Sunday, June 13, 2010

The 2010 Tony Awards: Don't Rain on Memphis!

11:03  The season was kinder to plays and musical revivals than to new musicals. Only one Best Musical nominee had an original score. Here's hoping that next year provides a stronger candidate pool. Could the 2011 winner be Catch Me if You Can? Women on the Verge of a Nervous Breakdown? Or Spiderman? Tune in then for more live blog!


10:58  Bernadette Peters presents Best Musical, as usual, to Memphis. And they perform again because they won? It's like American Idol at Radio City. What if some other show had won? Did all the casts get into costume just in case?


10:50  Bebe Neuwirth and Nathan Lane are the best presenters of the night, and Catherine Zeta-Jones is adorable in her shock (I don't know why she's surprised) winning Best Actress for a Musical for A Little Night Music, and trying to drag Michael Douglas on stage, "who's a movie star, and I get to sleep with him every night." Douglas Hodge wasn't at all surprised that he won Best Actor for a Musical riding on the La Cage train.


10:42  Okay, Sean Hayes as Spiderman mumbling through "Parade"... was probably better than Spiderman: The Musical will ever be. La Cage aux Folles may be the luckiest musical ever: it won Best Musical back in 1984, Best Revival in 2005, and now Best Revival of a Musical once again. Only ten seconds for a speech so that Billie Joe Armstrong can come out and be a complete weirdo introducing American Idiot. Note to future Tony-aspiring lighting designers: strobe lights. Seizure-inducing strobe lights. (Joelle terms this number "bro overload," or for short, "bro-verload.")

**Raw records**
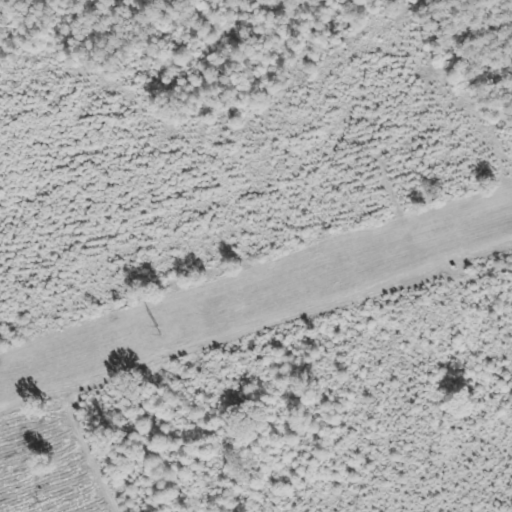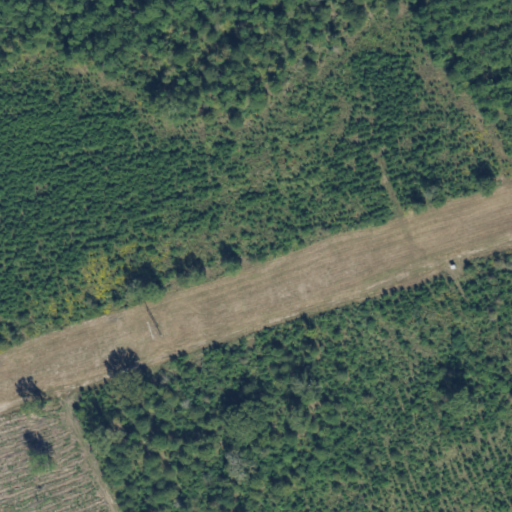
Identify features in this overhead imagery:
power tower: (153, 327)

...

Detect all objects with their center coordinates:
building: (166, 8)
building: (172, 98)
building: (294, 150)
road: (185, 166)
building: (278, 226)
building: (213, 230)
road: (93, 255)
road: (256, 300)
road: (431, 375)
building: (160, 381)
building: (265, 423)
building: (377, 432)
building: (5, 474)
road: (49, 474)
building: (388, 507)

---

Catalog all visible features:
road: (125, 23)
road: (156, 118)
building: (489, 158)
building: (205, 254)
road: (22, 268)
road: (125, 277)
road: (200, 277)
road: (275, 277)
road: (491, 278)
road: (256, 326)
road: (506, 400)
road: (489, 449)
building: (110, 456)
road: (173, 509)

**What to do**
1. Return everything in the 2010 Tony Awards live blog from "Sunday, June 13, 2010" down to "more live blog!".
2. Resume the 2010 Tony Awards live blog, picking up after its final sentence.

**Expected results**
1.
Sunday, June 13, 2010

The 2010 Tony Awards: Don't Rain on Memphis!

11:03  The season was kinder to plays and musical revivals than to new musicals. Only one Best Musical nominee had an original score. Here's hoping that next year provides a stronger candidate pool. Could the 2011 winner be Catch Me if You Can? Women on the Verge of a Nervous Breakdown? Or Spiderman? Tune in then for more live blog!

2.
10:30  This just in: Glee star Lea Michele wins Best Performance by a Barbra Streisand Impersonator for her "Don't Rain on My Parade."


10:21  Fences wins Best Revival of a Play, Red wins Best Play, and the white people get twice as much time to talk. Just saying. (Also, vibrator count: five.)


10:15  Dear Oscars: Please watch the Tonys for lessons on the In Memoriam montage. The camera did not pan all over the place, the clapping was quieted, and Sarah McLaughin did not sing "I Will Remember You."


10:10  Another win for Fela!, this time for Best Choreography. Potential mutiny against Memphis? How odd that, during the list of nominees, both Come Fly Away and Promises, Promises performed their choreography... and then neither won.


9:51  Will Smith and Jada Pinkett Smith's terrifying facelift introduce Fela!, which will not win Best Musical because it won't tour outside New York.


9:44  Sean Hayes in a curly red wig: "Did you hear? Annie's coming back to Broadway. So I dressed up like Bernadette Peters. She's the BP that isn't ruining the planet." Then Viola Davis and Denzel Washington take Best Actress and Best Actor in a Play for their work in Fences. Does their director, Kenny Leon, look angry because he's on the verge of tears?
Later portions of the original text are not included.